All surveys carry the risk of biased results if some types of people were less likely to respond than others. To compensate for this, the responses to this survey have been weighted so they better reflect characteristics of the target population. The weighting scheme was designed so that the sample reflects the target population's age and sex profile, as well as its geographic spread (region and local authority).

Suppression rules and disclosure control

Sample sizes of less than 30 have been fully suppressed. Results in excess of £100 an hour have been excluded as a quality assurance measure.


Figures have been rounded to the nearest pence.

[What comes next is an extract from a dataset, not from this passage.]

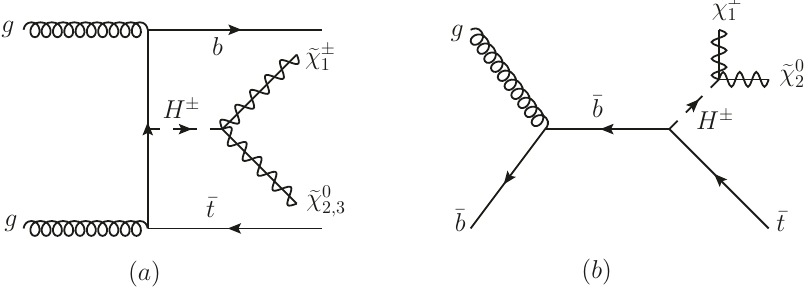
Figure 23. The Feynman diagram of (a) 4 F and (b) 5 F charged Higgs production at LO, which decays to electroweakinos yielding LLCP signature at the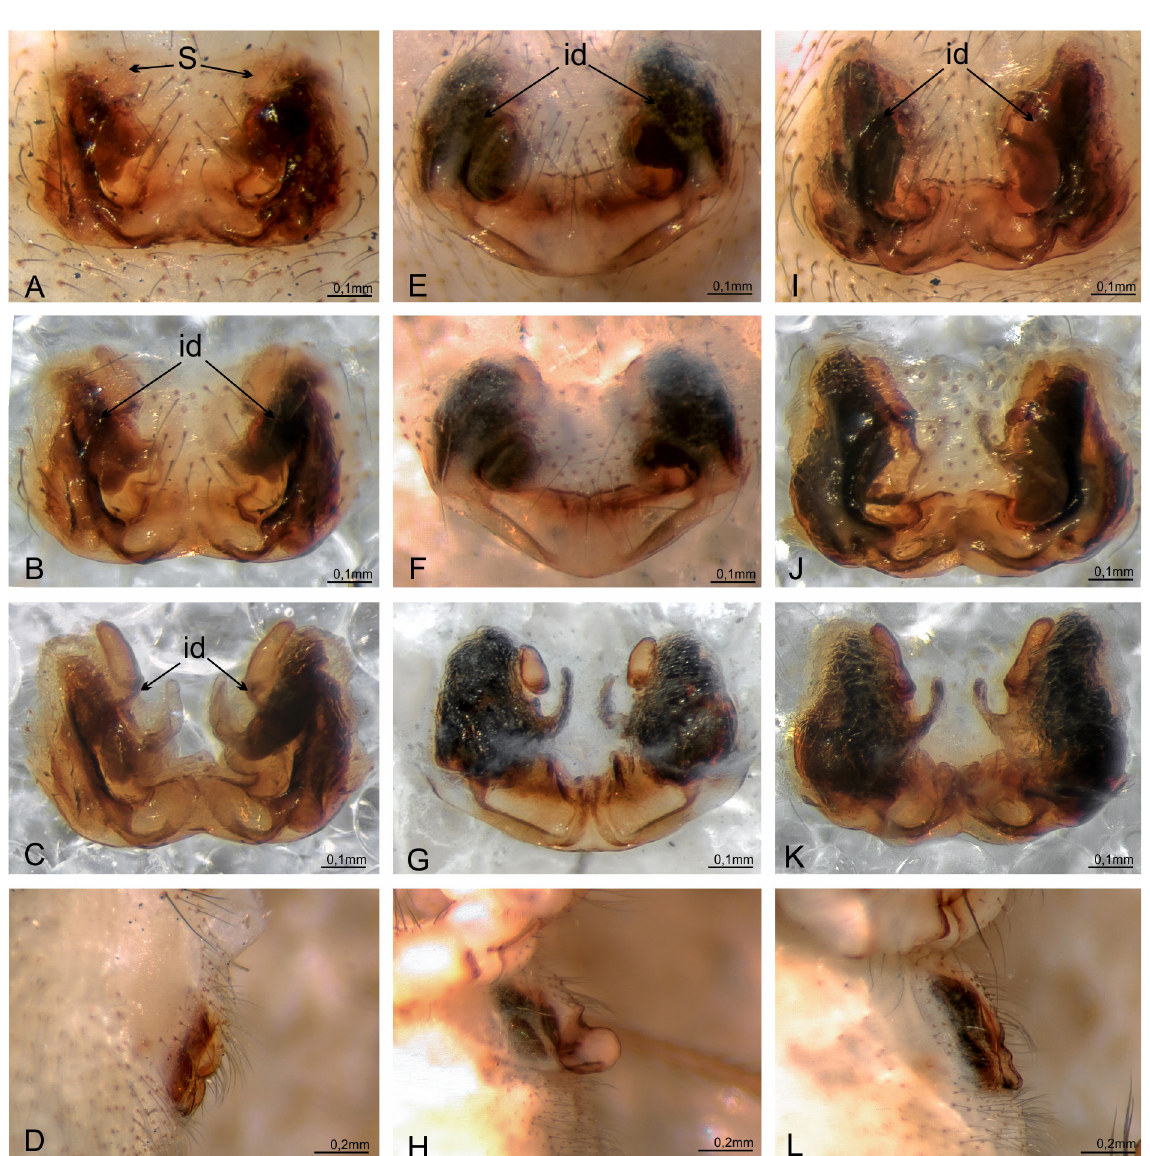
Fig 5. Epigyne and vulva. A–D . Kryptonesticus deelemanae gen. et sp. nov. E–H . K. fagei (Kratochvíl, 1933). I–L . K. arenstorffi (Kulczyński, 1914). A , E , I . Epigyne in ventral view. B , F , J . Epigyne in ventral view after detachment from the opisthosoma. C , G , K . Vulva after treatment with 30% KOH. D , H , L . Epigyne in lateral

Further technical information

The data on individual’s earnings captured by the LFS is thought to be of a lower quality than ASHE or AWE as LFS information is self-reported by employees. ASHE and AWE however, gather information from the employer which is thought to be more accurate as employers can consult payroll records. Individuals may not have such records to hand and their responses may therefore be subject to higher levels of recall error. Furthermore LFS responses can be given by proxy (by other individuals in the same household) when an individual is unavailable for interview. This gives further scope for recall error from respondents. Due to this recall error, estimates of earnings based on the LFS that are published by the ONS excluding those who earn more than £100 per hour as a quality assurance measure. These factors combined mean that gross weekly and hourly pay are known to be underestimated on the LFS.

4. Data sources


Type of data

Survey data

Type of statistic

Official statistics


Department for Business, Energy & Industrial Strategy

Publication frequency


Purpose of data source

The Labour Force Survey (LFS) measures all aspects of people's work, including the education and training needed to equip them for work, the jobs themselves, job search for those out of work, and income from work and benefits.

The primary purpose of the LFS is to provide good quality point in time and change estimates for various labour market outputs and related topics.